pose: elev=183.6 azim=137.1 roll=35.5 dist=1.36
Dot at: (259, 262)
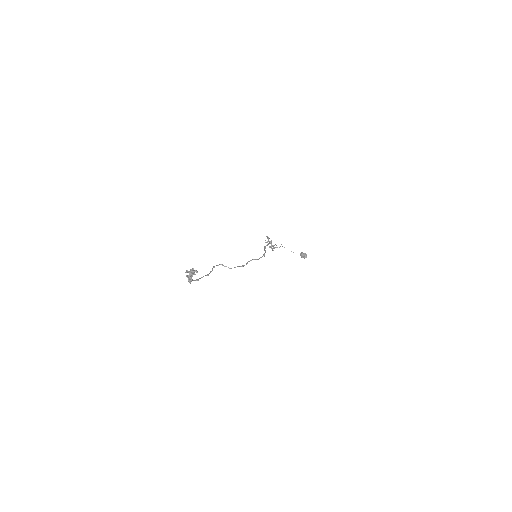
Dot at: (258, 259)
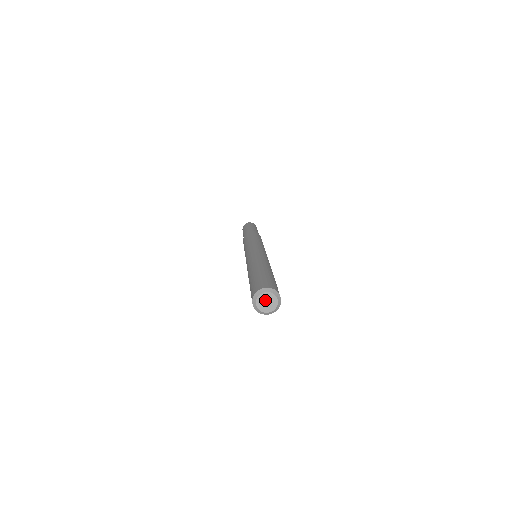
...
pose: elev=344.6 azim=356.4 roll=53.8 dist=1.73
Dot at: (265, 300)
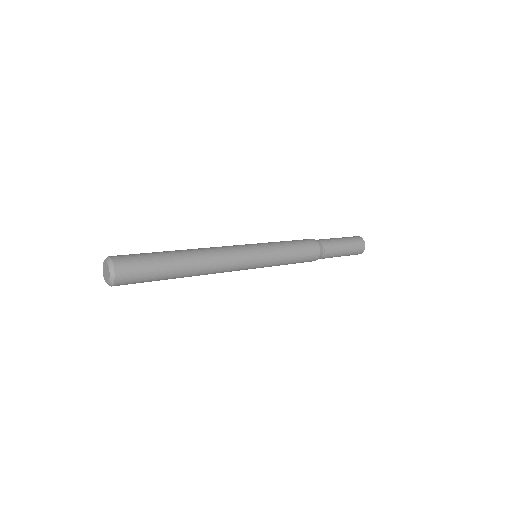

Exercise description:
Starting at the line that contains "pose: elev=344.6 azim=356.4" and ending after the line that contains "Dot at: (265, 300)", write those lines out again, changing "Dot" to "Point" and leaving everything else unchanged.

The answer:
pose: elev=344.6 azim=356.4 roll=53.8 dist=1.73
Point at: (265, 300)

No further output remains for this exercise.